Minecraft, the video game, was truly one of the phenomena of the 2010’s. It’s been about six years since I stopped playing it regularly–just around the time Microsoft acquired it–but I can safely say that for around a year and a half I played it almost every day. My son, who was squarely in the target demographic for it at the time–that is, about ten years old–got me into it but I can honestly admit that there was a while there when I was probably as obsessed about it as he was. I still think it is an amazing achievement, design-wise. Just think of the billions of hours people have put into it constructing recreations of everything from downtown Toronto to a Universal Turing Machine–not to mention lets-play videos.
Perhaps surprisingly then, considering the size and scale of Minecraft’s success, there have been only three Tabletop tie-in games. Two of them, Mattel’s 2015 Minecraft Card Game? (the question mark is not a type) and 2016’s Minecraft UNO (because of course), are what you would expect: basically targeted at grandparents looking to get “something about Minecraft” for their grandkids.
Really, though, on reflection, making a Tabletop game out of Minecraft is harder than it might appear. Creative Mode is an activity, not a game, and there already is a hugely-successful Tabletop version. It’s called LEGO. So you’re left with trying to gamify Survival Mode, which means trying to incorporate exploring the Overworld, mining, crafting, fighting off mobs, and ultimately trying to get to the End to kill the dragon. But like the Civilization game franchise, Minecraft’s appeal lies in its immersion, in the hours spent in that world, and that’s very hard to translate into a boardgame.
So it was a very pleasant surprise that the third Minecraft game, 2019’s Minecraft: Builders and Biomes, published by Ravensburger, managed to thread the needle. Don’t take my word for it: it’s rated 7.1 on BGG. What designer Ulrich Blum (Grand Cru, Divvy Dice) did was abandon the Survival storyline entirely, instead imposing a traditional Euro-style three-scoring-round structure. He then gave players a Minecraft-lite experience where they could explore a scaled-down randomly-generated Overworld consisting of face-down tiles and chests, mine for resources by pecking away at a 4x4x4 supercube, build structures by trading in resources for buildings, and fight mobs using a bag-buildy mechanic. And all within 90 minutes.
Minecraft: B&B is pretty good even if you can’t tell a creeper from a slenderman, and now Blum/Ravensburger have released a Farmer’s Market Expansion that adds farming and trading to the mix.
Players begin the game with a vegetable farm tile (complete with starting vegetable cube(s)) they can immediately place on their home mats, and a few more farms are sprinkled in with the other biomes to grow more. A new action, buy from marketplace, allows you to trade in those precious precious veggies for items from the brand-spanking-new emporium. Four are available to buy (randomly picked from a possible six) at the start of the game, and even the cheapest ones are pretty awesome. How about being able to use any block as a wildcard? Or fight a mob a second time if you lose the first time? And those are starting items.
The next group of four more expensive items become available during Scoring Round A, which is also when your farms replenish. Ditto for Scoring Round B. In the final Scoring Round, you can choose to score farm buildings as your structure of choice. There aren’t a ton of them, though, so you might be better off sticking with one of the base-game sets.
All in all the expansion is a bit of a mixed bag. It definitely makes a farming strategy viable–but competition for those farm buildings will be fierce. If one player monopolizes them and gets some good items they could run away with the game. It also makes turn order very important, because getting first crack at the market at the beginning of the game or after a scoring round is a definite plus.

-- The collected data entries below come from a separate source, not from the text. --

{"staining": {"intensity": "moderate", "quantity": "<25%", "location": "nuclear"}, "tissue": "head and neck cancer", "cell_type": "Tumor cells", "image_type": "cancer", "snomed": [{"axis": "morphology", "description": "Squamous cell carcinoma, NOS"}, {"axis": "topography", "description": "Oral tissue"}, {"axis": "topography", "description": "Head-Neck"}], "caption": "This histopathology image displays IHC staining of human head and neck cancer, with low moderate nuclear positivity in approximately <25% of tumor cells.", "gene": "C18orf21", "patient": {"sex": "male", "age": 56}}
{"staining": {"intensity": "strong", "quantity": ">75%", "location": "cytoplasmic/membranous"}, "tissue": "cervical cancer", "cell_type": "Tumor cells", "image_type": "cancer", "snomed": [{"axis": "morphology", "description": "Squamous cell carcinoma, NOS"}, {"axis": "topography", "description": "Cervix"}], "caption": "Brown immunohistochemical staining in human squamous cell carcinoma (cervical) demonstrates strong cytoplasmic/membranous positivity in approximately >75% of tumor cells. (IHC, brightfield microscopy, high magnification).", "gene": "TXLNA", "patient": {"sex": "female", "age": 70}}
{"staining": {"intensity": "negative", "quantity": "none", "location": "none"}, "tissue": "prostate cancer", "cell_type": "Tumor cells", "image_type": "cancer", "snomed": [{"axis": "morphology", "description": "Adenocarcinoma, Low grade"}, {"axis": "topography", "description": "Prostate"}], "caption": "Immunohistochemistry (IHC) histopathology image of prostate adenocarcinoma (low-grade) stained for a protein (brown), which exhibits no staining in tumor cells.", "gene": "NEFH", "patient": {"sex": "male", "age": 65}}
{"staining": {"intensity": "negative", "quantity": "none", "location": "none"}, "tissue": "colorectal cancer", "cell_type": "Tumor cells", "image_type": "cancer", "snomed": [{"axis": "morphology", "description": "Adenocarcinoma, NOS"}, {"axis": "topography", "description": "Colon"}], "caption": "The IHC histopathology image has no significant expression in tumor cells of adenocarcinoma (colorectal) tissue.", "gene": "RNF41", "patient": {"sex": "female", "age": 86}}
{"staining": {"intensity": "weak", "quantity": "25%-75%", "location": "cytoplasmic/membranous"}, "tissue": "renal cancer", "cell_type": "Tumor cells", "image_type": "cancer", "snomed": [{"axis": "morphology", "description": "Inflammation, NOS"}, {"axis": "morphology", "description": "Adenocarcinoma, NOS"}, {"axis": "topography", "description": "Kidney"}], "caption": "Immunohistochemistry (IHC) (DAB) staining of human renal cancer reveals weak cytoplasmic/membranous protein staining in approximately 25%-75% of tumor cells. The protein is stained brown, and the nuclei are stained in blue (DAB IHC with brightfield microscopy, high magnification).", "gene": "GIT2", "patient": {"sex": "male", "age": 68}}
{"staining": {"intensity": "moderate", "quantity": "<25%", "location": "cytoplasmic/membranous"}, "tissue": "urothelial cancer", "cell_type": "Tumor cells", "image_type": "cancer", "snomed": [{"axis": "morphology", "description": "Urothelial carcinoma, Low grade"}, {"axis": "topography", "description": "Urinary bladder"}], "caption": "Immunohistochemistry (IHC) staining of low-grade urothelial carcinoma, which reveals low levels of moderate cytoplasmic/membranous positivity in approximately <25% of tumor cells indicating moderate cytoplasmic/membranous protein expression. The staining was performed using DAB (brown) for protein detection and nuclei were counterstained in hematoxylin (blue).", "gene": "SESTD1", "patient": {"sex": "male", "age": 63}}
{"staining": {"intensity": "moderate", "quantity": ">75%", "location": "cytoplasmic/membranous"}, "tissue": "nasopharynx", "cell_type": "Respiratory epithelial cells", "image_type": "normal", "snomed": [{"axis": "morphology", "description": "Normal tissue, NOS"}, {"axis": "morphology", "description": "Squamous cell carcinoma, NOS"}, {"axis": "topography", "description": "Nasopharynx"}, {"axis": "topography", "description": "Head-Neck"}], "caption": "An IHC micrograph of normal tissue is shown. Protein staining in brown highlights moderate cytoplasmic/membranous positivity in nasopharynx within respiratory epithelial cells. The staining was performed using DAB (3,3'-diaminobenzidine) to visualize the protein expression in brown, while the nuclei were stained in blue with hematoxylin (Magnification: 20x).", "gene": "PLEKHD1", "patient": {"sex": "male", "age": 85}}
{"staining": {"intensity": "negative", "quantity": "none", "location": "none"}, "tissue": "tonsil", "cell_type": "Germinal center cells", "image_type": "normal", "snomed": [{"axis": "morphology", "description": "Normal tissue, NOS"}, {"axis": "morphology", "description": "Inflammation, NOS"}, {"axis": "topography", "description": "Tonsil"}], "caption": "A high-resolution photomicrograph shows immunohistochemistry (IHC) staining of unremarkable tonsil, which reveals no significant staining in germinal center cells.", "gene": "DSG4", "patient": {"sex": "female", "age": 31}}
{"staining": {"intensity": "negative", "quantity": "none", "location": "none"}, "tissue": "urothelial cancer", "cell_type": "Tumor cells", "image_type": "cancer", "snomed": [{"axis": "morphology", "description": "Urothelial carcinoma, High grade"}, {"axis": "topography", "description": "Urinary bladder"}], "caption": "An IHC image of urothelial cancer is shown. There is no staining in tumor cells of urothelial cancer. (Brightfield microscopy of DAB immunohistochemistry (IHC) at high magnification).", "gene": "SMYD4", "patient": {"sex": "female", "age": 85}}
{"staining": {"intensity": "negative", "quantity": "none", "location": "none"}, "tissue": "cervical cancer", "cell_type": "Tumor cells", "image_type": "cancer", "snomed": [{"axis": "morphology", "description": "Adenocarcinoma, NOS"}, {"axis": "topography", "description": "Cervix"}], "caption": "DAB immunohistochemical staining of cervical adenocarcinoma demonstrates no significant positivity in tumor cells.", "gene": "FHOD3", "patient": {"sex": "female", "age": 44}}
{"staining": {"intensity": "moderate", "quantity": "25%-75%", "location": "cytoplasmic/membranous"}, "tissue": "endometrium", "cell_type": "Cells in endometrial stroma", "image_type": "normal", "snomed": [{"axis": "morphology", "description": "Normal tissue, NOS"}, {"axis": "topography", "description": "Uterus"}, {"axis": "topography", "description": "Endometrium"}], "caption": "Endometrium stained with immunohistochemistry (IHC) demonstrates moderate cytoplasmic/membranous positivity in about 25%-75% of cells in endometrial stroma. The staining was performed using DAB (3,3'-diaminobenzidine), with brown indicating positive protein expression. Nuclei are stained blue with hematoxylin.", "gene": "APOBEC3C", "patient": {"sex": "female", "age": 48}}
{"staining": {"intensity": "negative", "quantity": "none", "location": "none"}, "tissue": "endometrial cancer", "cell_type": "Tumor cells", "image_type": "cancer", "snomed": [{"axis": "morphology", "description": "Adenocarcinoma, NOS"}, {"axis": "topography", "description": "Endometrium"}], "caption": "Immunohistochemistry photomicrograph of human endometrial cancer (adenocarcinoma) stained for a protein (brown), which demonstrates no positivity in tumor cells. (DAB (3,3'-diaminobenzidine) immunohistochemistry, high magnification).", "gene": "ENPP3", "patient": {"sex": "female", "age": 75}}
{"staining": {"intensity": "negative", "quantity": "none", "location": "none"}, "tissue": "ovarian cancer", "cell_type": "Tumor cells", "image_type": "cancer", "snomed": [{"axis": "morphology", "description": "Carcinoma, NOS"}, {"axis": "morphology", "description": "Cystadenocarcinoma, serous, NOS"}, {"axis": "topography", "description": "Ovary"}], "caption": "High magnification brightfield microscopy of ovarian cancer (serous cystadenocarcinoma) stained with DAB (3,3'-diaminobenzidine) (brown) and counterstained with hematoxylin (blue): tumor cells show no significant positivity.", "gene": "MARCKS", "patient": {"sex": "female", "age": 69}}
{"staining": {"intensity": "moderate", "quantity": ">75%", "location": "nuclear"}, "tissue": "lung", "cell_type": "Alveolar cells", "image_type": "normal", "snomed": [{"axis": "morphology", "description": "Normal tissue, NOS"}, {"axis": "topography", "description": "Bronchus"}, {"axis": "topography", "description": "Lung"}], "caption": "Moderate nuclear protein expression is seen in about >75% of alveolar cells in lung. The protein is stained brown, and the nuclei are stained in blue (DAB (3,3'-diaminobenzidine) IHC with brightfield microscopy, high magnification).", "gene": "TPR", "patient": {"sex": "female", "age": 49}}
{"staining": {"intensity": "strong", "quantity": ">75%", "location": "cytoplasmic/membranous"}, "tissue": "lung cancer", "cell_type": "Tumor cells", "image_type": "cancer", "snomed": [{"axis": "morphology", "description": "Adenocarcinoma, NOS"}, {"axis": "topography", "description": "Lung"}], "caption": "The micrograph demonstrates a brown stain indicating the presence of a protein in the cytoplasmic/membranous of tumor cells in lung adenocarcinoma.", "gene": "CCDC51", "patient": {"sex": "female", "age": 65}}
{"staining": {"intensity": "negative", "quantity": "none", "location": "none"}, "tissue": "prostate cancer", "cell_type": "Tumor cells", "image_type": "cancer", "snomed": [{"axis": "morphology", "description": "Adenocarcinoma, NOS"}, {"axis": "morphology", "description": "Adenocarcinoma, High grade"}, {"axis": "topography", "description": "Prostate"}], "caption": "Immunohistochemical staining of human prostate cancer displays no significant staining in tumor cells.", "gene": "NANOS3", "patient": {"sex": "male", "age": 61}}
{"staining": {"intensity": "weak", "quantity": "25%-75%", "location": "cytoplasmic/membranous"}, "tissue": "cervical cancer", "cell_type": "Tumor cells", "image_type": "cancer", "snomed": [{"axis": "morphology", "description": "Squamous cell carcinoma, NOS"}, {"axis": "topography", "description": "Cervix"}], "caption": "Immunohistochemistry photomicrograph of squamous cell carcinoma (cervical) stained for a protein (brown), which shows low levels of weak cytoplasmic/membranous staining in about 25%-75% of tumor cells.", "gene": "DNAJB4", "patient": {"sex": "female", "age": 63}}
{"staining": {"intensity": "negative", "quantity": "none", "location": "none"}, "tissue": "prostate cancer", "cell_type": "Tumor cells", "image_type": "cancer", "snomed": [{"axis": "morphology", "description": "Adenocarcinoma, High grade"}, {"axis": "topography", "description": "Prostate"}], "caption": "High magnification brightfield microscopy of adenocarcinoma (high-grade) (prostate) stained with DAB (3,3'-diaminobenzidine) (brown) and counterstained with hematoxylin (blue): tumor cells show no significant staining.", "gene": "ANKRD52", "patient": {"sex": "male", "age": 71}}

Plus, as I said above even some of the cheapest items are quite powerful. The second-cheapest second-tier item lets you teleport every time you move–which is pretty ridonkulous if you asked me. This is balanced by the fact that not every item is available every game–but still, it forces you to at least pay attention to, if not not invest in, farm buildings.
Still, for those who have played and enjoyed the base game and are ready for some variety, the Farmer’s Market expansion is welcome. Now for that Underworld expansion…
Thanks to RavensburgerNA for providing a review copy of the Farmer’s Market Expansion for Minecraft: Builders & Biomes.